Nothing outside the range is wanted. Repeat exactly the lines below from the one with "set to vertical." through the one with "set to horizontal.".

□ □ □ □

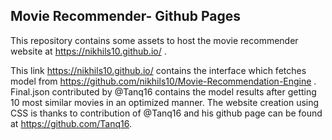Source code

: ## Movie Recommender- Github Pages 
This repository contains some assets to host the movie recommender website at https://nikhils10.github.io/ .

This link https://nikhils10.github.io/ contains the interface which fetches model from https://github.com/nikhils10/Movie-Recommendation-Engine .
Final.json contributed by @Tanq16 contains the model results after getting 10 most similar movies in an optimized manner.
The website creation using CSS is thanks to contribution of @Tanq16 and his github page can be found at https://github.com/Tanq16.


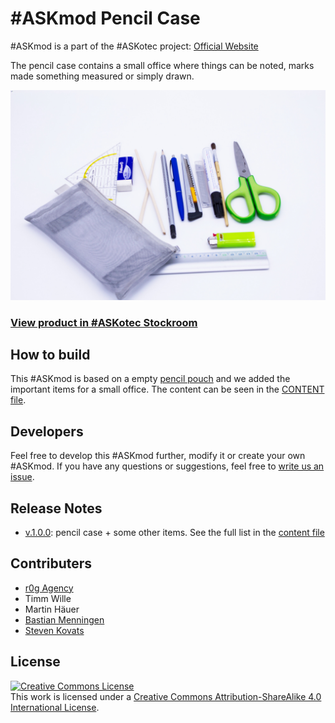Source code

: # #ASKmod Pencil Case

#ASKmod is a part of the #ASKotec project: [Official Website](https://askotec.openculture.agency)

The pencil case contains a small office where things can be noted, marks made something measured or simply drawn.

![#ASKmod Pencil Case](/images/askmod-pencil-case.jpg)

### [View product in #ASKotec Stockroom](https://askotec.openculture.agency/product/askmod-pencil-case/)

## How to build

This #ASKmod is based on a empty [pencil pouch](https://askotec.openculture.agency/product/pencil-pouch/) and we added the important items for a small office. The content can be seen in the [CONTENT file](CONTENT.md).

## Developers

Feel free to develop this #ASKmod further, modify it or create your own #ASKmod.
If you have any questions or suggestions, feel free to [write us an issue](https://github.com/opencultureagency/ASKmod-Pencil-Case/issues/new).

## Release Notes

- [v.1.0.0](https://github.com/opencultureagency/ASKmod-Pencil-Case/tree/v.1.0.0): pencil case + some other items. See the full list in the [content file](CONTENT.MD)

## Contributers

- [r0g Agency](https://openculture.agency/)
- Timm Wille
- Martin Häuer
- [Bastian Menningen](https://www.bmen.cc)
- [Steven Kovats](https://openculture.agency/)

## License

<a rel="license" href="http://creativecommons.org/licenses/by-sa/4.0/"><img alt="Creative Commons License" style="border-width:0" src="https://i.creativecommons.org/l/by-sa/4.0/88x31.png" /></a><br />This work is licensed under a <a rel="license" href="http://creativecommons.org/licenses/by-sa/4.0/">Creative Commons Attribution-ShareAlike 4.0 International License</a>.
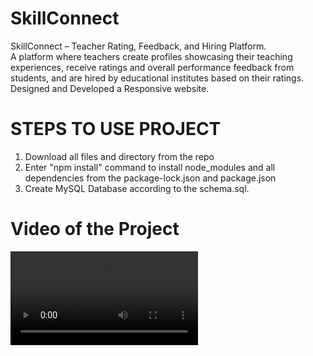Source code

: # SkillConnect

SkillConnect – Teacher Rating, Feedback, and Hiring Platform.  
A platform where teachers create profiles showcasing their teaching experiences, receive ratings and overall performance feedback from students, and are hired by educational institutes based on their ratings. Designed and Developed a Responsive website.

# STEPS TO USE PROJECT

1. Download all files and directory from the repo
2. Enter "npm install" command to install node_modules and all dependencies from the package-lock.json and package.json
3. Create MySQL Database according to the schema.sql.

# Video of the Project

<video controls>
  <source src="/SkillConnect/skillconnectvideo.mp4" type="video/mp4">
  Your browser does not support the video tag.
</video>
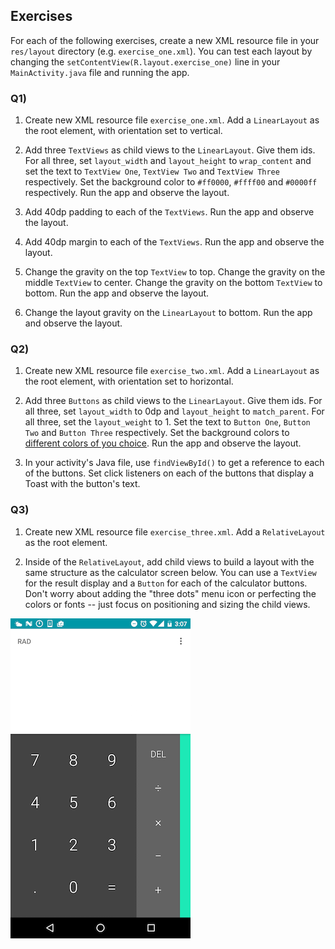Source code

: ## Exercises

For each of the following exercises, create a new XML resource file in your `res/layout` directory (e.g. `exercise_one.xml`). You can test each layout by changing the `setContentView(R.layout.exercise_one)` line in your `MainActivity.java` file and running the app.

### Q1) 

1) Create new XML resource file `exercise_one.xml`. Add a `LinearLayout` as the root element, with orientation set to vertical.

2) Add three `TextViews` as child views to the `LinearLayout`. Give them ids. For all three, set `layout_width` and `layout_height` to `wrap_content` and set the text to `TextView One`, `TextView Two` and `TextView Three` respectively. Set the background color to `#ff0000`, `#ffff00` and `#0000ff` respectively. Run the app and observe the layout.

3) Add 40dp padding to each of the `TextViews`. Run the app and observe the layout.

4) Add 40dp margin to each of the `TextViews`. Run the app and observe the layout.

5) Change the gravity on the top `TextView` to top. Change the gravity on the middle `TextView` to center. Change the gravity on the bottom `TextView` to bottom. Run the app and observe the layout.

6) Change the layout gravity on the `LinearLayout` to bottom. Run the app and observe the layout.

### Q2) 

1) Create new XML resource file `exercise_two.xml`. Add a `LinearLayout` as the root element, with orientation set to horizontal.

2) Add three `Buttons` as child views to the `LinearLayout`. Give them ids. For all three, set `layout_width` to 0dp and `layout_height` to `match_parent`. For all three, set the `layout_weight` to 1. Set the text to `Button One`, `Button Two` and `Button Three` respectively. Set the background colors to [different colors of you choice](http://www.w3schools.com/colors/colors_picker.asp). Run the app and observe the layout.

3) In your activity's Java file, use `findViewById()` to get a reference to each of the buttons. Set click listeners on each of the buttons that display a Toast with the button's text.

### Q3) 

1) Create new XML resource file `exercise_three.xml`. Add a `RelativeLayout` as the root element.

2) Inside of the `RelativeLayout`, add child views to build a layout with the same structure as the calculator screen below. You can use a `TextView` for the result display and a `Button` for each of the calculator buttons. Don't worry about adding the "three dots" menu icon or perfecting the colors or fonts -- just focus on positioning and sizing the child views.

<img src="calculator.png">
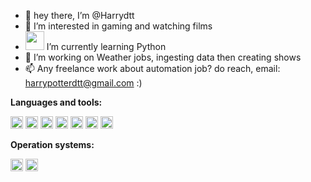 - 👋   hey there, I’m @Harrydtt   
- 👀   I’m interested in gaming and watching films
- <code><img height="30" src="https://user-images.githubusercontent.com/62132425/126031786-02159f54-c651-46e1-b156-2e7bbca20524.gif"></code> I’m currently learning Python
- 💞️   I’m working on Weather jobs, ingesting data then creating shows
- 📫   Any freelance work about automation job? do reach, email: harrypotterdtt@gmail.com  :)     

**Languages and tools:**  

<code><img height="20" src="https://user-images.githubusercontent.com/62132425/126031323-433fa230-9798-4799-bcd6-90ac46be8b8e.png"></code>
<code><img height="20" src="https://user-images.githubusercontent.com/62132425/126031325-77754a6f-cc15-470e-af22-71a89ef2457c.png"></code>
<code><img height="20" src="https://user-images.githubusercontent.com/62132425/126031327-cc8876b0-b6f3-44da-a85b-9a1df5ac4f31.png"></code>
<code><img height="20" src="https://user-images.githubusercontent.com/62132425/126031326-2b64e0fb-b751-4e37-93de-9d160c57bab4.png"></code>
<code><img height="20" src="https://user-images.githubusercontent.com/62132425/126031330-20b92ea7-09cd-4893-90d4-3936e28a52d9.png"></code>
<code><img height="20" src="https://user-images.githubusercontent.com/62132425/126031487-a0642fd1-6e6e-4985-9e82-af1c8e80b64f.png"></code>
<code><img height="20" src="https://user-images.githubusercontent.com/62132425/126031490-a463e8a7-ab83-46d1-99ee-60e189ed7fa5.png"></code>

**Operation systems:**

<code><img height="20" src="https://user-images.githubusercontent.com/62132425/126031328-0775e250-ad30-4b07-be31-9d90c17c4951.png"></code>
<code><img height="20" src="https://user-images.githubusercontent.com/62132425/126031332-d0773953-f60e-4503-8d39-230f961c5f0b.png"></code>

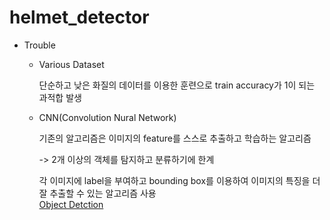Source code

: # helmet_detector



- Trouble
   - Various Dataset
   
     단순하고 낮은 화질의 데이터를 이용한 훈련으로 train accuracy가 1이 되는 과적합 발생
    

   - CNN(Convolution Nural Network)
   
      기존의 알고리즘은 이미지의 feature를 스스로 추출하고 학습하는 알고리즘
      
      -> 2개 이상의 객체를 탐지하고 분류하기에 한계
      
      각 이미지에 label을 부여하고 bounding box를 이용하여 이미지의 특징을 더 잘 추출할 수 있는 알고리즘 사용    
      [Object Detction](https://github.com/Hennakk/helmet_detection)
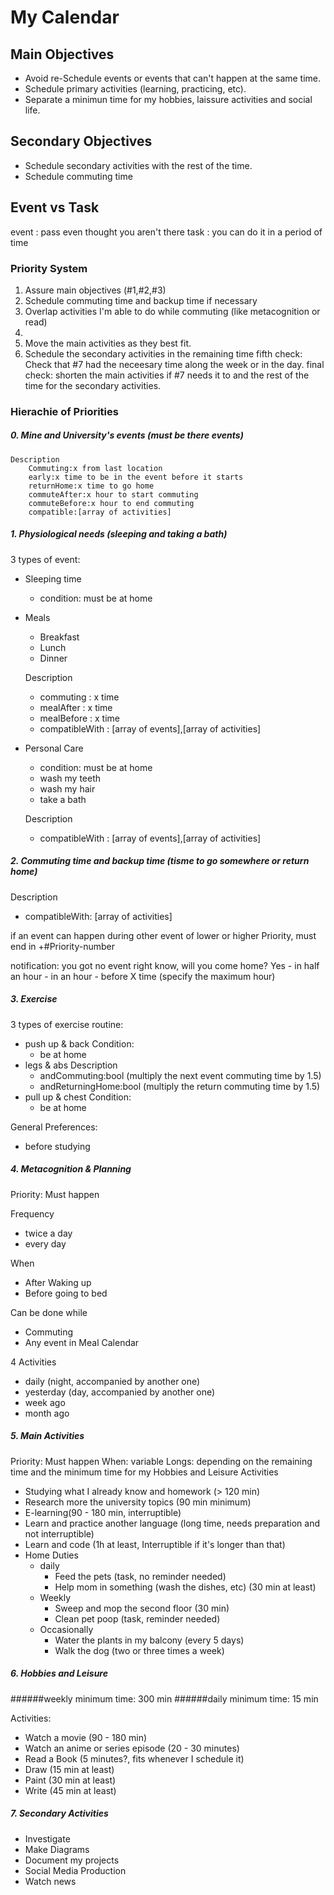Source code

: ﻿# My Calendar

## Main Objectives

-   Avoid re-Schedule events or events that can't happen at the same time.
-   Schedule primary activities (learning, practicing, etc).
-   Separate a minimun time for my hobbies, laissure activities and social life.

## Secondary Objectives

-   Schedule secondary activities with the rest of the time.
-   Schedule commuting time

## Event vs Task

event : pass even thought you aren't there
task : you can do it in a period of time

### Priority System

1.  Assure main objectives (#1,#2,#3)
2.  Schedule commuting time and backup time if necessary
3.  Overlap activities I'm able to do while commuting (like metacognition or read)
4.
5.  Move the main activities as they best fit.
6.  Schedule the secondary activities in the remaining time
    fifth check: Check that #7 had the neceesary time along the week or in the day.
    final check: shorten the main activities if #7 needs it to and the rest of the time for the secondary activities.

### Hierachie of Priorities

##### 0. Mine and University's events (must be there events)

    Description
    	Commuting:x from last location
    	early:x time to be in the event before it starts
    	returnHome:x time to go home
    	commuteAfter:x hour to start commuting
    	commuteBefore:x hour to end commuting
    	compatible:[array of activities]

##### 1. Physiological needs (sleeping and taking a bath)

3 types of event:

-   Sleeping time
    -   condition: must be at home

-   Meals

    -   Breakfast
    -   Lunch
    -   Dinner

    Description

    -   commuting : x time
    -   mealAfter : x time
    -   mealBefore : x time
    -   compatibleWith : [array of events],[array of activities]

-	Personal Care
    -   condition: must be at home
	-	wash my teeth
	-	wash my hair
	-	take a bath

	Description
	-	compatibleWith : [array of events],[array of activities]
##### 2. Commuting time and backup time (tisme to go somewhere or return home)

Description

-   compatibleWith: [array of activities]

if an event can happen during other event of lower or higher Priority, must end in +#Priority-number

notification: you got no event right know, will you come home?
Yes - in half an hour - in an hour - before X time (specify the maximum hour)

##### 3. Exercise

3 types of exercise routine:

-   push up & back
    Condition:
    -   be at home
-   legs & abs
    Description
    -   andCommuting:bool (multiply the next event commuting time by 1.5)
    -   andReturningHome:bool (multiply the return commuting time by 1.5)
-   pull up & chest
    Condition:
    -   be at home

General Preferences:

-   before studying

##### 4. Metacognition & Planning

Priority: Must happen

Frequency

-   twice a day
-   every day

When

-   After Waking up
-   Before going to bed

Can be done while

-   Commuting
-   Any event in Meal Calendar

4 Activities

-   daily (night, accompanied by another one)
-   yesterday (day, accompanied by another one)
-   week ago
-   month ago

##### 5. Main Activities

Priority: Must happen
When: variable
Longs: depending on the remaining time and the minimum time for my Hobbies and Leisure
Activities

-   Studying what I already know and homework (> 120 min)
-   Research more the university topics (90 min minimum)
-   E-learning(90 - 180 min, interruptible)
-   Learn and practice another language (long time, needs preparation and not interruptible)
-   Learn and code (1h at least, Interruptible if it's longer than that)
-   Home Duties
    -   daily
        -   Feed the pets (task, no reminder needed)
        -   Help mom in something (wash the dishes, etc) (30 min at least)
    -   Weekly
        -   Sweep and mop the second floor (30 min)
        -   Clean pet poop (task, reminder needed)
    -   Occasionally
        -   Water the plants in my balcony (every 5 days)
        -   Walk the dog (two or three times a week)

##### 6. Hobbies and Leisure

######weekly minimum time: 300 min
######daily minimum time: 15 min

Activities:

-   Watch a movie (90 - 180 min)
-   Watch an anime or series episode (20 - 30 minutes)
-   Read a Book (5 minutes?, fits whenever I schedule it)
-   Draw (15 min at least)
-   Paint (30 min at least)
-   Write (45 min at least)

##### 7. Secondary Activities

-   Investigate
-   Make Diagrams
-   Document my projects
-   Social Media Production
-   Watch news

□ □ □ □

WRITTEN ANSWER:
1) Create new XML resource file `exercise_one.xml`. Add a `LinearLayout` as the root element, with orientation set to vertical.

2) Add three `TextViews` as child views to the `LinearLayout`. Give them ids. For all three, set `layout_width` and `layout_height` to `wrap_content` and set the text to `TextView One`, `TextView Two` and `TextView Three` respectively. Set the background color to `#ff0000`, `#ffff00` and `#0000ff` respectively. Run the app and observe the layout.

3) Add 40dp padding to each of the `TextViews`. Run the app and observe the layout.

4) Add 40dp margin to each of the `TextViews`. Run the app and observe the layout.

5) Change the gravity on the top `TextView` to top. Change the gravity on the middle `TextView` to center. Change the gravity on the bottom `TextView` to bottom. Run the app and observe the layout.

6) Change the layout gravity on the `LinearLayout` to bottom. Run the app and observe the layout.

### Q2) 

1) Create new XML resource file `exercise_two.xml`. Add a `LinearLayout` as the root element, with orientation set to horizontal.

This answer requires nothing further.